伊那市教育委員会は28日、高遠藩校を顕彰する第22回進徳館の日を同市高遠町高遠城址公園高遠閣で開いた。進徳館出身で東京音楽学校(現東京藝術大学)の初代校長を務めた伊澤修二の研究者として知られる静岡文化芸術大学の奥中康人教授が「伊澤修二はヨーロッパ音楽の導入者なのか 日本・音楽・みんなのうた」と題して記念講演した。

奥中教授は進徳館時代の修二を「西洋式軍隊のドラムの鼓手をしていた。銃による集団戦のためにドラムの音で整然と動いた。音楽でみんなが仲良くなる場面を少年時代に目撃したはず」と修二と音楽の出合いを話した。

明治維新直後の日本の音楽を「ランクの高い武士は能、庶民は三味線で複数文化だった。特定の音楽を用いるとかえってまとまらず、ヨーロッパ音楽はしがらみはないが遠すぎたので修二は和洋折衷の唱歌にした」と述べた。

修二が編さんした「小学唱和集」に収録する「蛍の光」の演奏を聞かせ、「日本の曲と思われているが、スコットランド民謡がアメリカの学校教育に使われ、修二が持ち帰って日本語の歌詞が付けられた」とした。

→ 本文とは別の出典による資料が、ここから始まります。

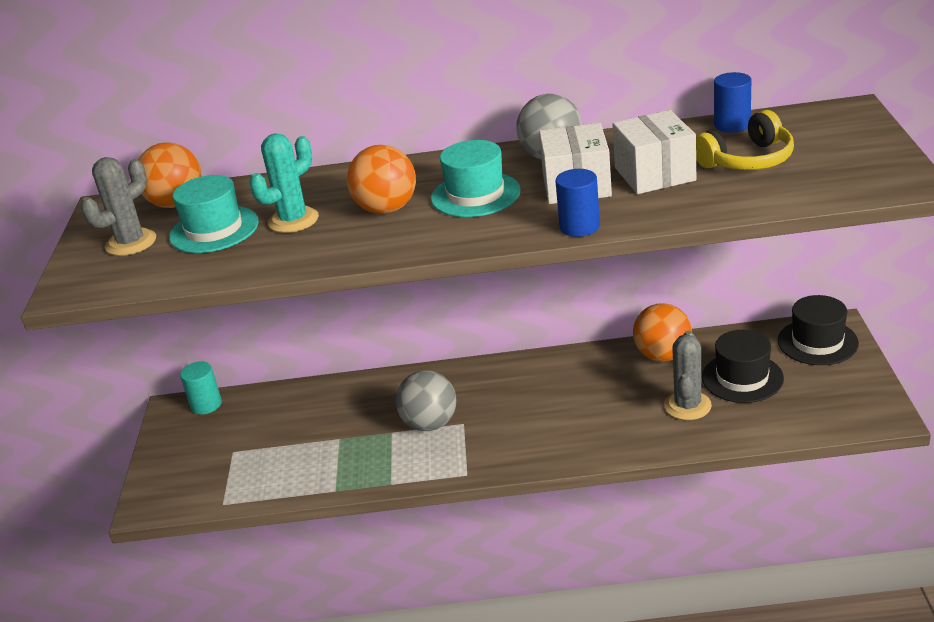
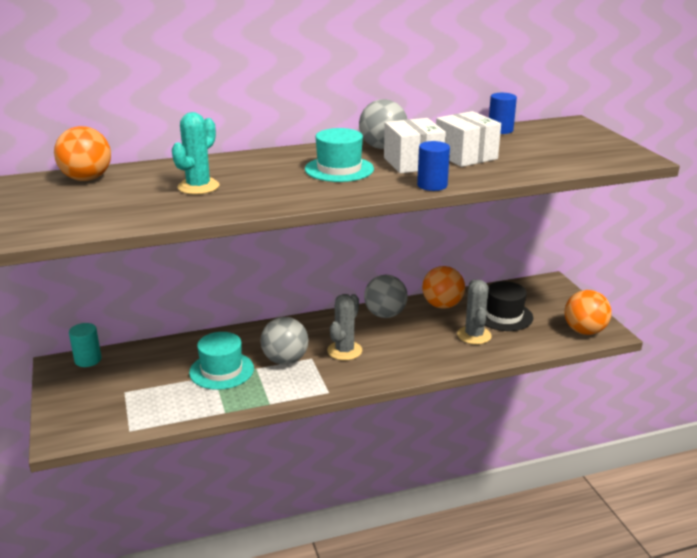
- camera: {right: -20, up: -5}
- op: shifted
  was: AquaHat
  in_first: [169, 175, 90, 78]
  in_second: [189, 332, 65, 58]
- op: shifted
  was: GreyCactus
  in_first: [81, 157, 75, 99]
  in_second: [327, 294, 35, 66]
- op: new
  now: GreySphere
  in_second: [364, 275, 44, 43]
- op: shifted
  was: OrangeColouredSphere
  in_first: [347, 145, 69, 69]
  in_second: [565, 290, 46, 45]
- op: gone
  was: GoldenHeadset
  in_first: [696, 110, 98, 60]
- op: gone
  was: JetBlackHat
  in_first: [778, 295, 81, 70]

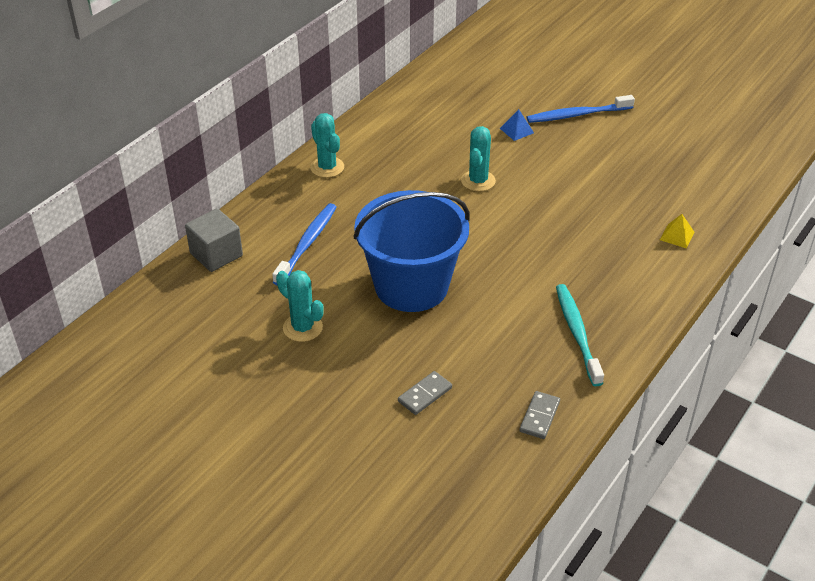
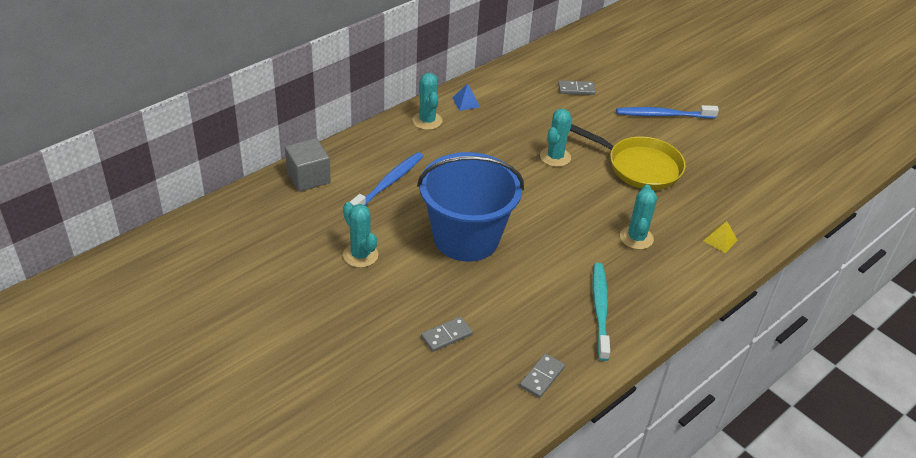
- camera: {right: 10, up: 0}
- op: shifted
  was: BluePyramidShape
  in_first: [500, 109, 34, 32]
  in_second: [453, 83, 27, 28]
- op: new
  now: GreyDomino
  in_second: [558, 80, 37, 15]
- op: new
  now: GoldenFryingPan
  in_second: [570, 124, 116, 66]
- op: new
  now: AquaCactus
  in_second: [620, 185, 37, 65]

修二作曲の「紀元節」を「最初の5章節が雅楽、次が賛美で見事な和洋折衷スタイル」と解説。まとめで「ヨーロッパ音楽の導入者、日本の伝統音楽をだめにしたというのは正しくない。多くの人が楽しんでいる現在の音楽のきっかけをつくった」と結論づけた。

進徳館の日では高遠北小学校の浦野博校長の基調講和、同校中島元博教諭の実践発表、高遠高校音楽専攻の学習発表があり、約200人が来場した。